The penicillins can be divided into four subgroups based on their structure and the spectrum of bacteria they are active against; these subgroups are natural penicillins, penicillinase-resistant penicillins, aminopenicillins, and extended-spectrum penicillins.
• Penicillins kill a wide variety of gram-positive and some gram-negative bacteria. Some bacteria have acquired the capacity to produce enzymes capable of destroying penicillins. Called beta-lactamases, they can inactivate the penicillin.
• Combinations of penicillin and beta-lactamase inhibitors are available and include ampicillin/sulbactam (Unasyn), amoxicillin/clavulanic acid (Augmentin), ticarcillin/clavulanic acid (Timentin), and piperacillin/tazobactam (Zosyn).
• Penicillins are indicated for the prevention and treatment of infections caused by gram-positive bacteria, including Streptococcus spp., Enterococcus spp., and Staphylococcus spp.
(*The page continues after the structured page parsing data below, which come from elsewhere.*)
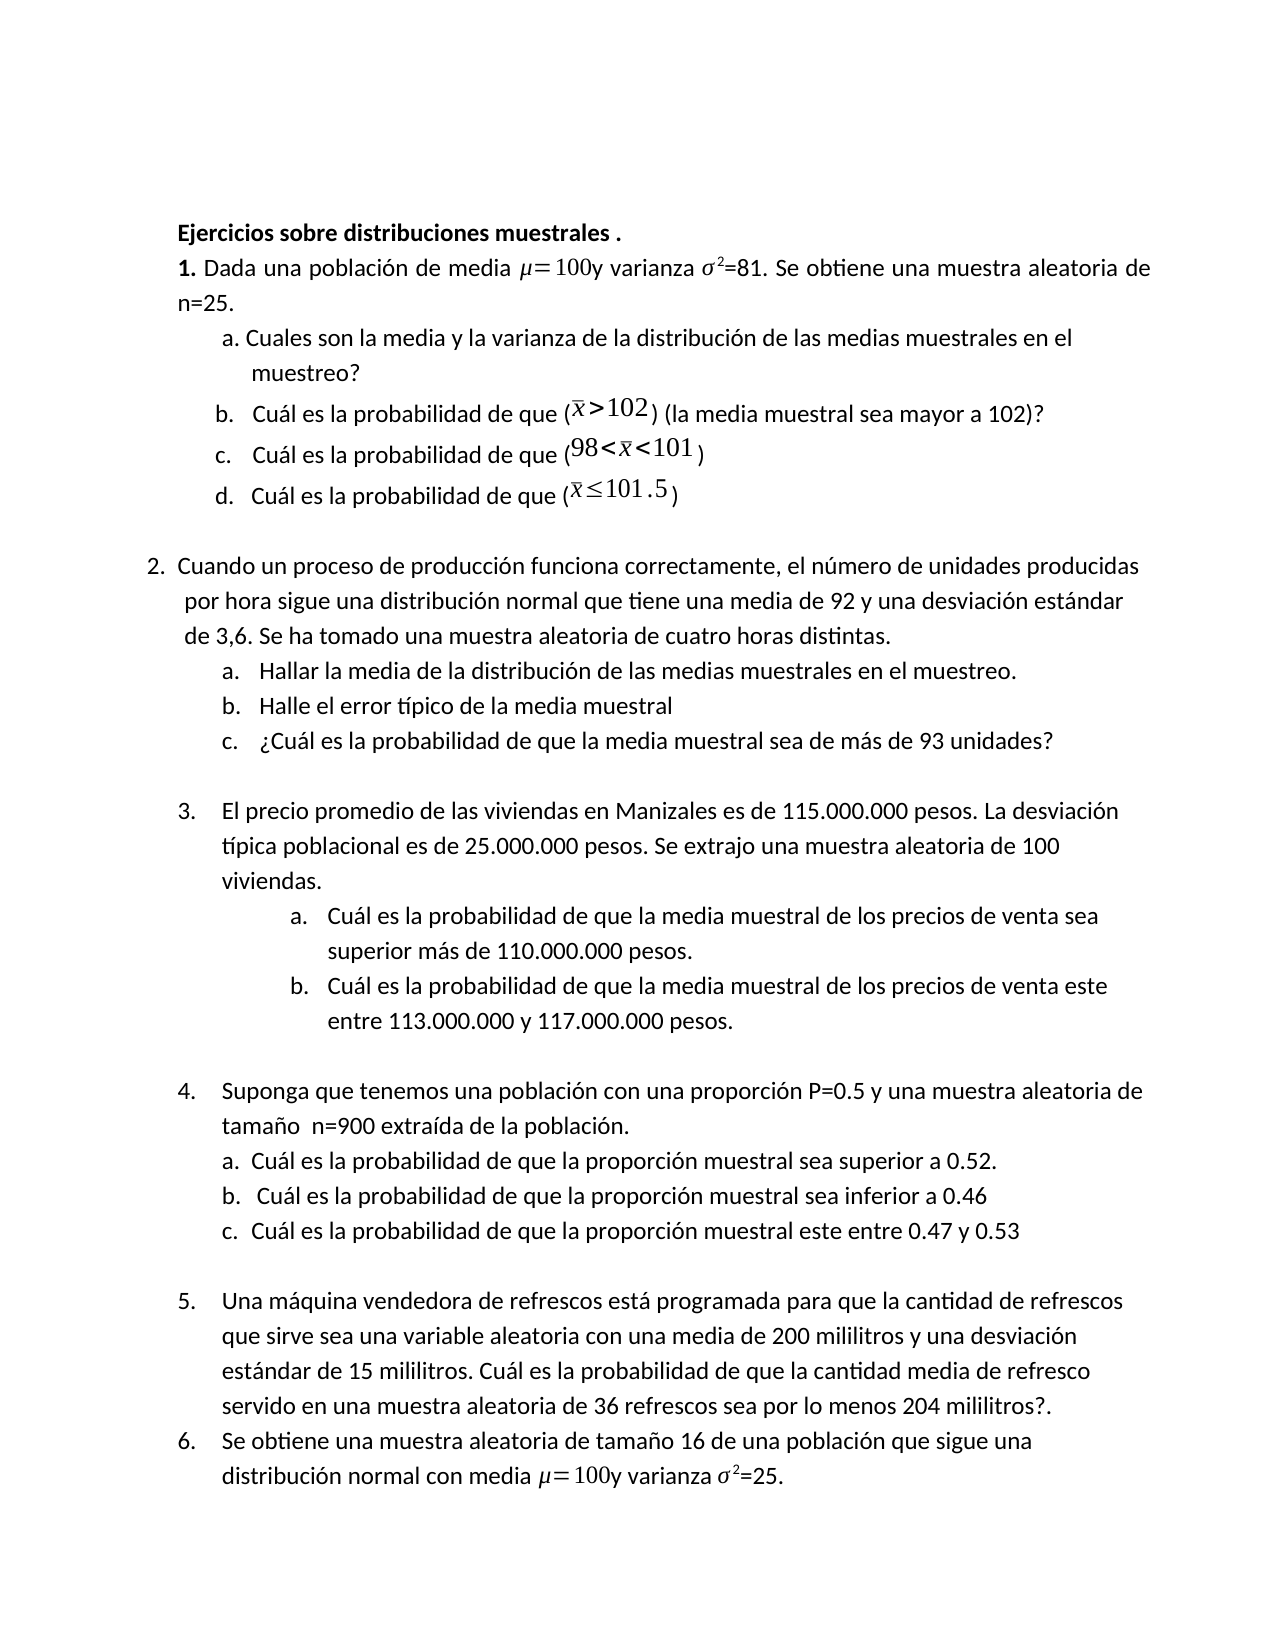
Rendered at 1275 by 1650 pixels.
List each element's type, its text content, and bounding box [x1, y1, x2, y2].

list ¿Cuál es la probabilidad de que la media muestral sea de más de 93 unidades? [222, 725, 1152, 755]
list Cuál es la probabilidad de que la proporción muestral este entre 0.47 y 0.53 [222, 1215, 1152, 1245]
list Cuando un proceso de producción funciona correctamente, el número de unidades producidas por hora sigue una distribución normal que tiene una media de 92 y una desviación estándar de 3,6. Se ha tomado una muestra aleatoria de cuatro horas distintas. [147, 550, 1152, 650]
list Se obtiene una muestra aleatoria de tamaño 16 de una población que sigue una distribución normal con media y varianza 2=25. [177, 1425, 1152, 1490]
list Una máquina vendedora de refrescos está programada para que la cantidad de refrescos que sirve sea una variable aleatoria con una media de 200 mililitros y una desviación estándar de 15 mililitros. Cuál es la probabilidad de que la cantidad media de refresco servido en una muestra aleatoria de 36 refrescos sea por lo menos 204 mililitros?. [177, 1285, 1152, 1420]
list Cuál es la probabilidad de que () (la media muestral sea mayor a 102)? [215, 393, 1152, 429]
list Hallar la media de la distribución de las medias muestrales en el muestreo. [222, 655, 1152, 685]
list El precio promedio de las viviendas en Manizales es de 115.000.000 pesos. La desviación típica poblacional es de 25.000.000 pesos. Se extrajo una muestra aleatoria de 100 viviendas. [177, 795, 1152, 895]
list Suponga que tenemos una población con una proporción P=0.5 y una muestra aleatoria de tamaño n=900 extraída de la población. [177, 1075, 1152, 1140]
list Cuál es la probabilidad de que () [215, 433, 1152, 469]
list Halle el error típico de la media muestral [222, 690, 1152, 720]
list a. Cuales son la media y la varianza de la distribución de las medias muestrales en el muestreo? [222, 323, 1152, 388]
list Cuál es la probabilidad de que la media muestral de los precios de venta sea superior más de 110.000.000 pesos. [290, 900, 1152, 965]
text 1. Dada una población de media y varianza 2=81. Se obtiene una muestra aleatoria de n=25. [177, 253, 1152, 318]
list Cuál es la probabilidad de que () [215, 474, 1152, 510]
list Cuál es la probabilidad de que la media muestral de los precios de venta este entre 113.000.000 y 117.000.000 pesos. [290, 970, 1152, 1035]
text Ejercicios sobre distribuciones muestrales . [177, 218, 1152, 248]
list Cuál es la probabilidad de que la proporción muestral sea inferior a 0.46 [222, 1180, 1152, 1210]
list Cuál es la probabilidad de que la proporción muestral sea superior a 0.52. [222, 1145, 1152, 1175]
• Most natural penicillins have little, if any, ability to kill gram-negative bacteria.
• Allergic reactions may occur with penicillins. Common adverse effects include urticaria, pruritus, and angioedema.
• Idiosyncratic drug reactions can also occur, such as maculopapular eruptions, eosinophilia, Stevens-Johnson syndrome, and exfoliative dermatitis.
• Three extended-spectrum penicillins, with a wider spectrum of activity, are currently available: carbenicillin, piperacillin, and ticarcillin. Both ticarcillin and piperacillin are available in fixed-combination products that include beta-lactamase inhibitors.